RescoreTrainingData’s definition now takes float winningMovePolicyShare, but the declaration in src/trainingdata/rescorer.h still has the old signature (no winningMovePolicyShare). This will cause a build failure / ODR mismatch for any TU including the header. Update the header declaration (and any callers) to match, ideally with a default value if you want to keep source compatibility.
| float distTemp, float distOffset, float dtzBoost, | |
| float winningMovePolicyShare, int newInputFormat) { | |
| FileData data = ProcessFileInternal(std::move(fileContents), tablebase, | |
| distTemp, distOffset, dtzBoost, | |
| winningMovePolicyShare, newInputFormat); | |
| float distTemp, float distOffset, float dtzBoost, int newInputFormat) { | |
| // Use a default value for winningMovePolicyShare to maintain behavior | |
| // without exposing this parameter in the public API. | |
| constexpr float kDefaultWinningMovePolicyShare = 0.0f; | |
| FileData data = ProcessFileInternal(std::move(fileContents), tablebase, | |
| distTemp, distOffset, dtzBoost, | |
| kDefaultWinningMovePolicyShare, | |
| newInputFormat); |
|
This aims to address the problem that policy is too flat when the position is completely winning. I don't know how much it is going to help.

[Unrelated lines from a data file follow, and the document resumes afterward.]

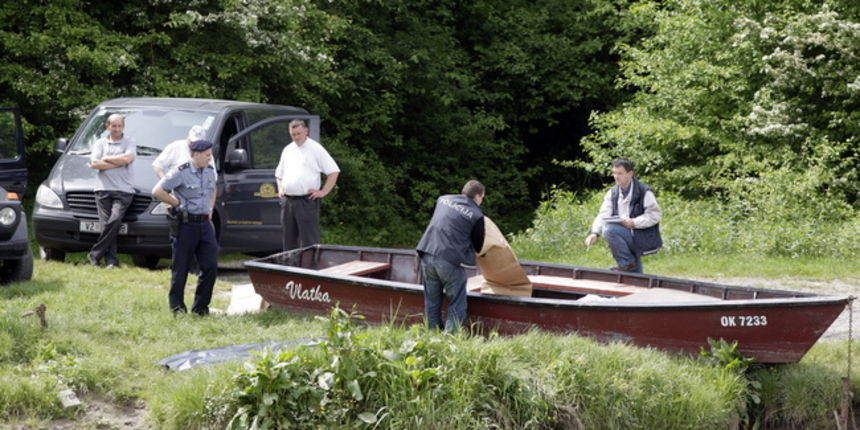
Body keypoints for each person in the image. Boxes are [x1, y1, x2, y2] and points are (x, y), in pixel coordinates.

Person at [151, 140, 218, 315]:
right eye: (207, 155)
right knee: (181, 268)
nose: (210, 157)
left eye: (210, 154)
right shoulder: (181, 172)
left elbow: (213, 189)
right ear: (196, 155)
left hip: (205, 224)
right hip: (185, 225)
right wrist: (174, 202)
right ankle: (177, 308)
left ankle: (201, 308)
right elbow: (157, 191)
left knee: (210, 266)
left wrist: (210, 209)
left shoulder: (209, 170)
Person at [416, 180, 486, 332]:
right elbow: (479, 245)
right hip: (450, 261)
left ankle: (431, 335)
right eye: (482, 198)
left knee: (432, 300)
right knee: (457, 301)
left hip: (427, 252)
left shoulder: (443, 199)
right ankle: (449, 341)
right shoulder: (477, 215)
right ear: (479, 196)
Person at [584, 158, 662, 273]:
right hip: (626, 236)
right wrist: (595, 233)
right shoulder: (612, 192)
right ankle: (633, 274)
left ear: (630, 174)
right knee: (634, 273)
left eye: (620, 173)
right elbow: (603, 215)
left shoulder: (644, 191)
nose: (616, 176)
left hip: (643, 236)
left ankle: (626, 263)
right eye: (614, 173)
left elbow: (655, 215)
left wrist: (634, 222)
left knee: (610, 230)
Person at [274, 119, 340, 251]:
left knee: (309, 240)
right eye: (293, 134)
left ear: (306, 131)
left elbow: (334, 171)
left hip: (306, 200)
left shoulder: (316, 149)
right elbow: (278, 174)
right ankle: (290, 269)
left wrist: (323, 192)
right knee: (289, 239)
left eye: (299, 133)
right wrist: (280, 188)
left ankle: (310, 269)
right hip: (288, 201)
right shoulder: (288, 149)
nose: (296, 137)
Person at [87, 114, 136, 268]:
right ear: (108, 126)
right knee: (106, 224)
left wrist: (106, 159)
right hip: (103, 189)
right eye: (113, 126)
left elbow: (127, 159)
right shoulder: (100, 143)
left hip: (124, 190)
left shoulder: (130, 142)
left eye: (119, 126)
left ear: (123, 127)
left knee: (114, 221)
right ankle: (111, 261)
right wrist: (118, 162)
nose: (116, 129)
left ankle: (94, 254)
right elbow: (95, 163)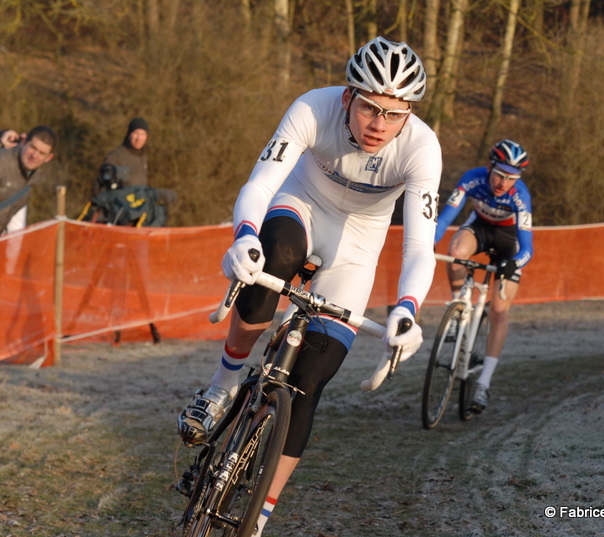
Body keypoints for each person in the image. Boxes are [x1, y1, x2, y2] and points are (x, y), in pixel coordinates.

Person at [177, 36, 441, 535]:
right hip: (302, 205)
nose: (379, 124)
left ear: (409, 114)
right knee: (271, 259)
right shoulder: (311, 108)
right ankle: (224, 383)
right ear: (348, 97)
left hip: (358, 246)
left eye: (394, 113)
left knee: (310, 380)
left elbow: (420, 247)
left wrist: (408, 309)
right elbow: (260, 183)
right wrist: (245, 236)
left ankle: (261, 513)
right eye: (369, 108)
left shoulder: (422, 147)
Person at [433, 139, 534, 414]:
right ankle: (458, 310)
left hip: (508, 239)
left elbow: (528, 248)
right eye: (500, 174)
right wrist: (429, 242)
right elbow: (444, 219)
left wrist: (513, 264)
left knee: (500, 310)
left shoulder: (520, 197)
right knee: (455, 251)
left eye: (512, 178)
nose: (504, 182)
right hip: (478, 227)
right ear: (489, 167)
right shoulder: (472, 179)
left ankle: (483, 384)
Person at [0, 126, 57, 235]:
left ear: (48, 158)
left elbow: (15, 224)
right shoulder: (3, 163)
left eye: (41, 153)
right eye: (32, 147)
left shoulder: (32, 179)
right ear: (23, 142)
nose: (34, 155)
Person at [92, 117, 149, 196]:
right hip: (119, 206)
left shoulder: (143, 157)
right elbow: (100, 187)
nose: (139, 138)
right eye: (136, 133)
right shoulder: (115, 157)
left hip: (140, 205)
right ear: (129, 134)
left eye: (143, 134)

I don't either know what is a good distribution for policy. Search should be able to reach at least similar level of focus towards a few best moves in endgames. I haven't yet figured out how to do it. I thought that this change might help improve networks before search manages to reach the required level of focus. These position don't affect playing strength when there is a TB. I'm hoping that we could test it in the current training run to learn how it affects networks. It could be valuable information when trying to adjust search to improve endgame training. |
I'm thinking that policy should be much more focused towards one winning move when rescorer knows distance to mate. This proposal implements rules that moves are ranked by distance to mate and policy preference in training data. The best move candidate with gain
kWinningPolicyShareIdshare of policy. Following moves getkWinningPolicyShareIdfrom the remaining free policy share. The best move gets all of the remaining share when all winning moves have been processed.This aims to make search more focused towards finding the mate when in a simple endgame like KNBvK.
NOTE: This is only tested using 3 piece tbs.